» **Goal of the exercise**:
Quote the article below on the Local Pensions Partnership's culture in full, word for word.

» **Text section**:

>> START

LPP takes first steps building a culture

Eighteen months ago, the £16 billion ($20 billion) London-based Local Pensions Partnership, the new asset manager for three pooled local authority schemes in the UK, sent a member of its investment team on secondment to Australia’s Future Fund.

Still working for the LPP but based in Melbourne, the employee travelled back to the UK through the course of their stay to report what they’d learnt. LPP chief executive Susan Martin says the initiative reflects the organisation’s desire to challenge itself and learn from others.

“We are new and young, and we don’t have all the answers,” Martin says.

It is one of many endeavours over the last two years that have helped define LPP’s emerging culture, which will bind together its values, mission and aspirational vision for the future as one of the UK’s eight pools to emerge from 89 local authority schemes. Martin’s challenge has been to build a culture from scratch, rather than add to the existing ones she inherited from LPP’s two founding client funds, the London Pensions Fund Authority (LPFA) and the Lancashire County Pension Fund. The idea was to avoid one pre-existing culture becoming dominant, which would’ve endangered a central part of LPP’s ethos – that all clients must be treated the same. The Berkshire Pension Fund joined the pool at the end of last year.

>> END

» **Dataset records**:
>> START

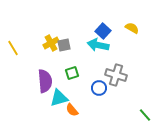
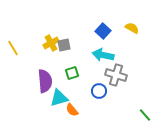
cyan arrow: moved 5 px right, 10 px down
blue circle: moved 3 px down
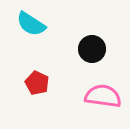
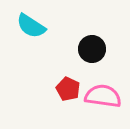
cyan semicircle: moved 2 px down
red pentagon: moved 31 px right, 6 px down
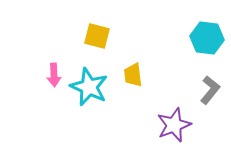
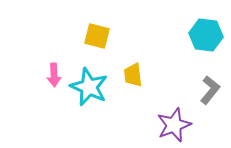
cyan hexagon: moved 1 px left, 3 px up
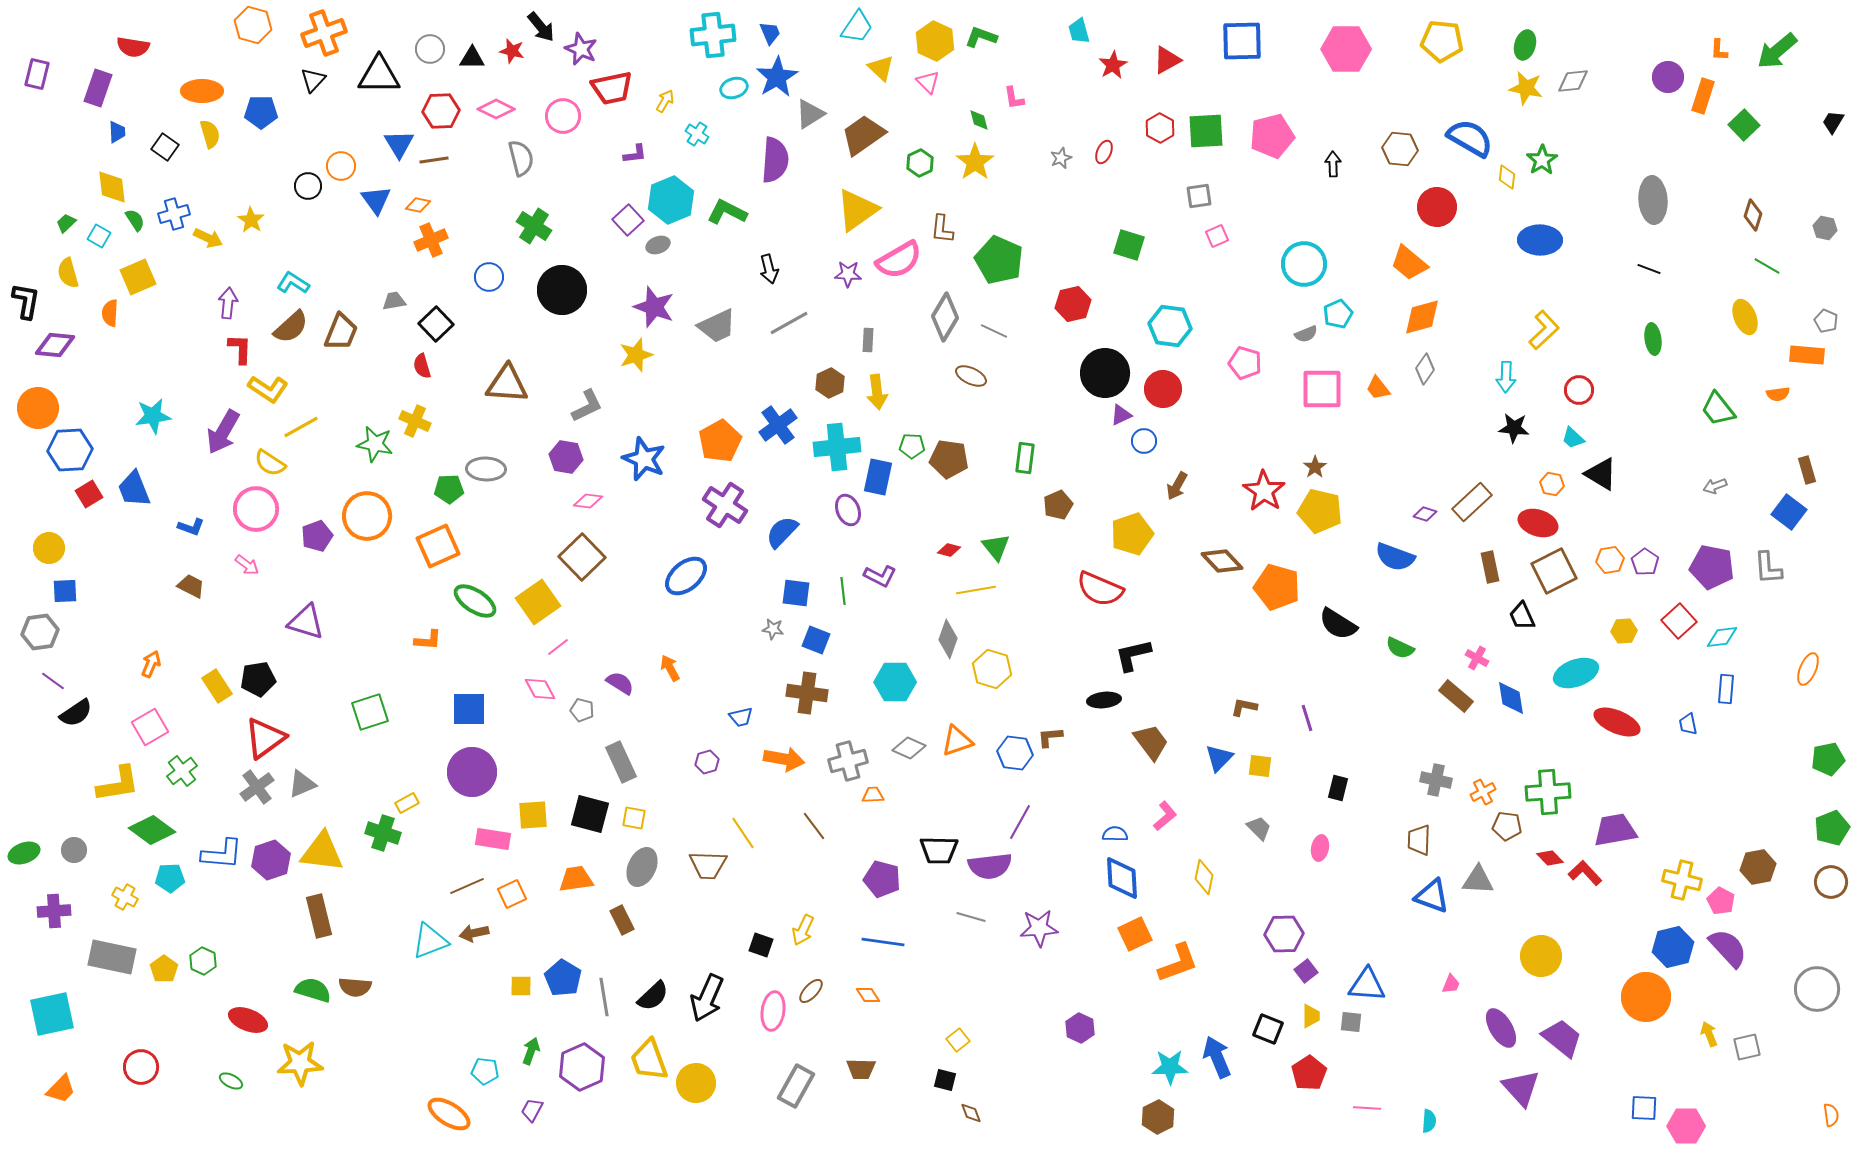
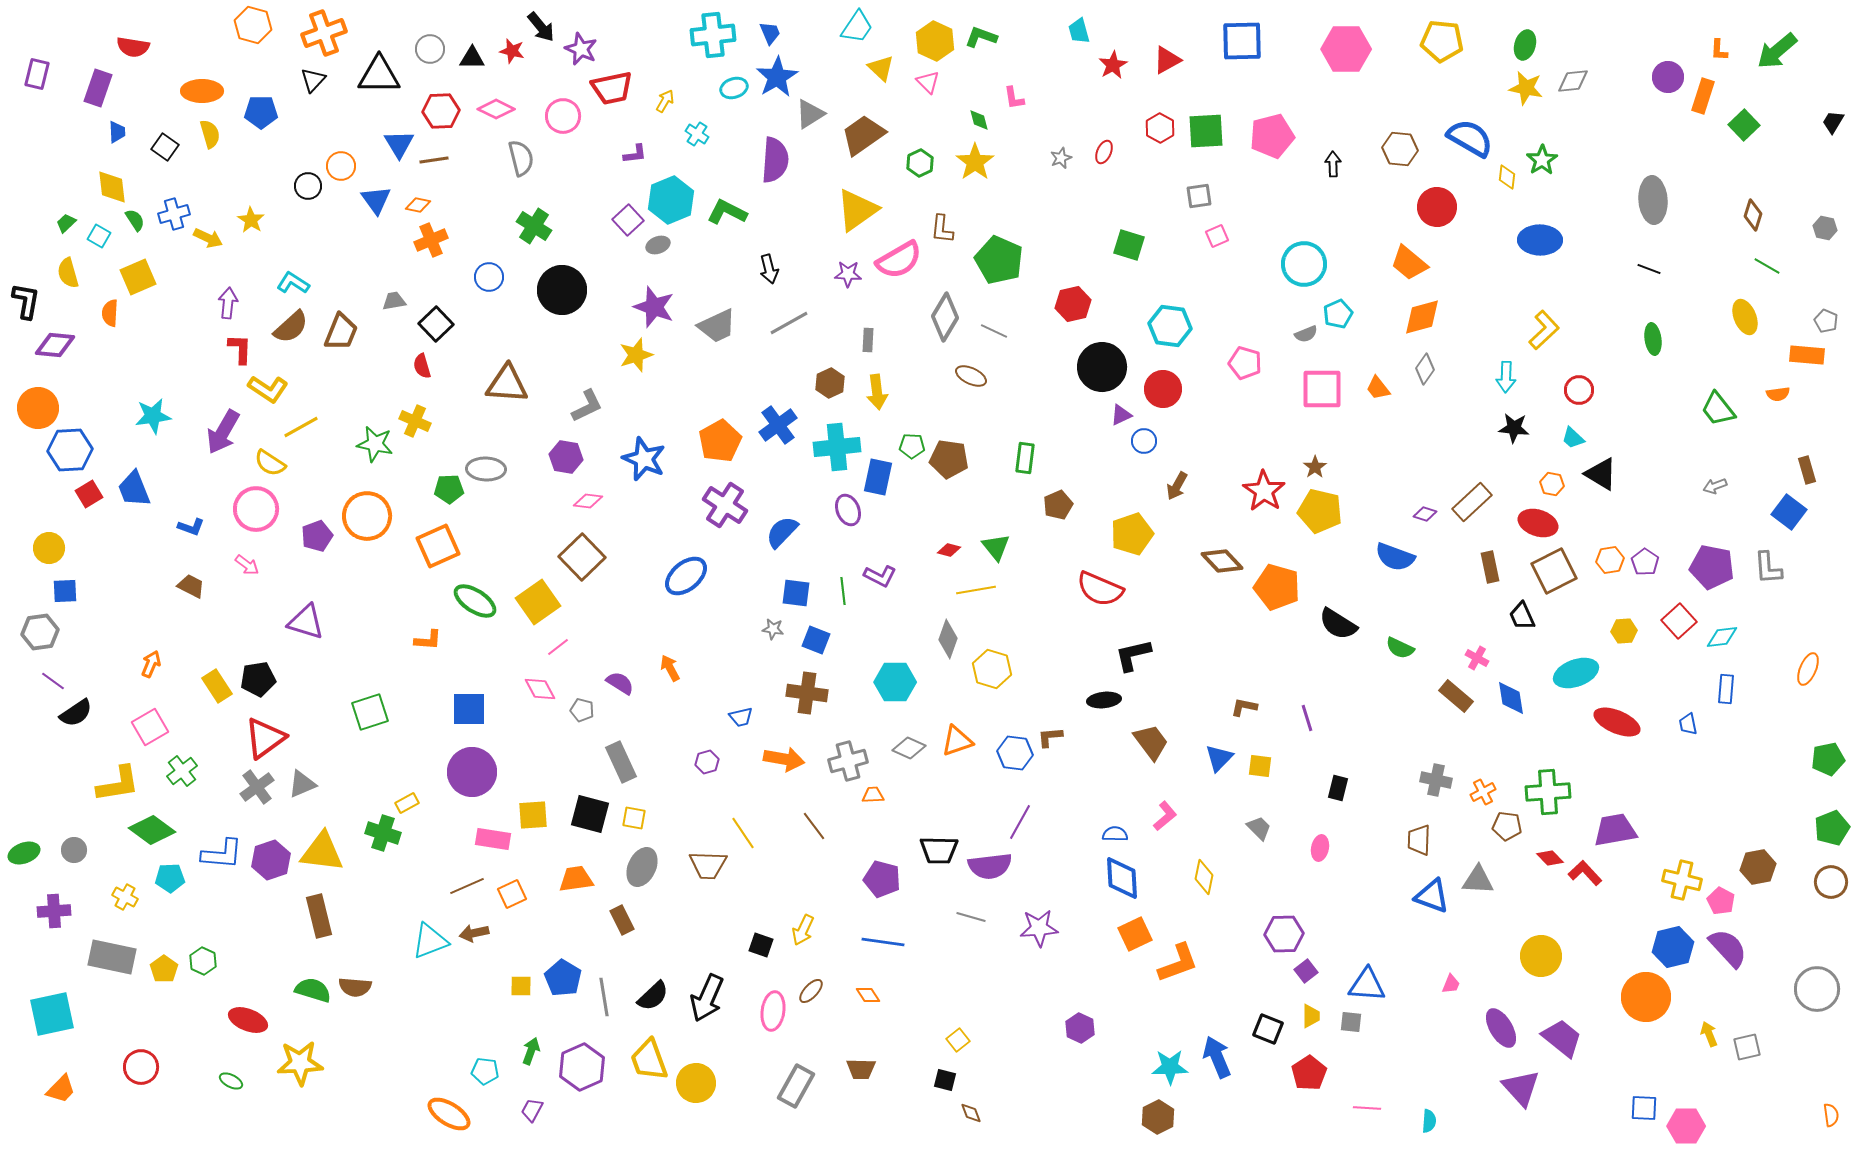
black circle at (1105, 373): moved 3 px left, 6 px up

>> END

» **Response below**:
LPP takes first steps building a culture

Eighteen months ago, the £16 billion ($20 billion) London-based Local Pensions Partnership, the new asset manager for three pooled local authority schemes in the UK, sent a member of its investment team on secondment to Australia’s Future Fund.

Still working for the LPP but based in Melbourne, the employee travelled back to the UK through the course of their stay to report what they’d learnt. LPP chief executive Susan Martin says the initiative reflects the organisation’s desire to challenge itself and learn from others.

“We are new and young, and we don’t have all the answers,” Martin says.

It is one of many endeavours over the last two years that have helped define LPP’s emerging culture, which will bind together its values, mission and aspirational vision for the future as one of the UK’s eight pools to emerge from 89 local authority schemes. Martin’s challenge has been to build a culture from scratch, rather than add to the existing ones she inherited from LPP’s two founding client funds, the London Pensions Fund Authority (LPFA) and the Lancashire County Pension Fund. The idea was to avoid one pre-existing culture becoming dominant, which would’ve endangered a central part of LPP’s ethos – that all clients must be treated the same. The Berkshire Pension Fund joined the pool at the end of last year.